Melinda Butler (not real names) is a victim of sexual abuse. She shares her experience as a three year old.
“It happened when my dad went to pick up my elder siblings from school because I was in the nursery session, I was usually picked first by my dad and dropped at home while he went to pick my elder siblings in the primary section. My nanny would lift up my dress, and fondle my private area, she would only stop when she heard my dad’s car on the driveway. For many years, I did not remember what happened but one day when I was sixteen, the memories all came back and I realized that I had been abused. I realized that what I thought were normal sexual feelings for individuals of the same sex was actually as a result of that experience.”

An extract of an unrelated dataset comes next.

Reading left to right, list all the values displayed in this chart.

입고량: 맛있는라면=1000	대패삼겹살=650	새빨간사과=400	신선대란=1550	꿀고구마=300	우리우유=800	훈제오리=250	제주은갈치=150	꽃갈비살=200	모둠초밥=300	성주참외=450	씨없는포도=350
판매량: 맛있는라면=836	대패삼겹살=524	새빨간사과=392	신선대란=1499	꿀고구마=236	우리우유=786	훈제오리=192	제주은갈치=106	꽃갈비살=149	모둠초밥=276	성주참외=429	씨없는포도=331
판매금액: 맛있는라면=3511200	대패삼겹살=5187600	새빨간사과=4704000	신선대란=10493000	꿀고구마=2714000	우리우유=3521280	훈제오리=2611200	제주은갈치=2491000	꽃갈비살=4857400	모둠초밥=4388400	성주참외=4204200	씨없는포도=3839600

Can an individual who does not feel any pain be described as being sexually abused? Zuriel Olowe responds in the following manner;
“Abuse is abuse. Even when there is no penetration, no one is pain free from sexual abuse,” she said. However, she is quick to point out that cases of female on female sexual abuse that she has come across are few and far between.
On an enquiry to find out what the law specifically says about female on female sexual abuse, Ginika Okeke a trained lawyer with many years of experience states; “I have not heard of a case of a woman sexually abusing another. I have not heard it being mentioned in class i.e by way of mention during my training. Being charged with rape or something similar does not mean that one is automatically guilty, u are presumed innocent until your guilt is proved beyond reasonable doubt. It’s not usually easy to prove rape beyond reasonable doubt. The defense counsel could argue that the woman consented. In rape u must establish, forceful penetration, lack of consent.”

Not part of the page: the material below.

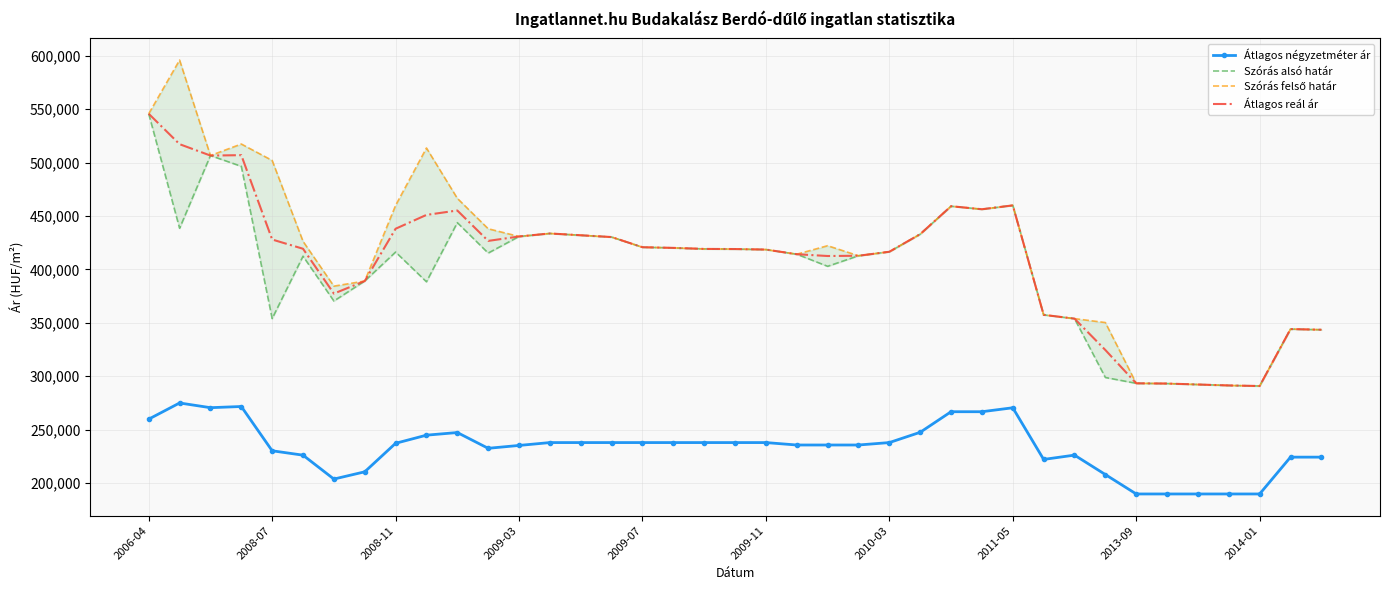

True or false: Átlagos reál ár and Átlagos négyzetméter ár cross at least once.

False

A stance taken by a popular social media group that forbids sharing any of their materials reflects the casual way the subject of female on female sexual abuse is taken. In this popular Facebook group which has a large membership of Females in Nigeria, a lady narrated a story of how she was lured as a teenage student to engage in sexual acts with her female school principal. Pundits speculate that the experience contributed in no small measure to the lesbian lifestyle of the narrator as an adult. The narrator seemed to be oblivious to those kinds of analysis, as she described the experience in playful terms like it was something to joke about.
Michael Ibiezugba is the Head of Department of the Social Work Department of the University of Benin, he summarizes the issue thus; “people will find it hard to believe that a woman can sexually abuse another because whatever the adult has done, the child cannot say. Even if she gets to know, the mother of the child can even downplay the situation by saying ‘thank God say na woman like me’ (which roughly translates to ‘I am thankful the abuse was perpetrated by a fellow female’).”
With attitudes like these the issue of female on female sexual abuse is likely to continue unhindered except something is done to change mindsets.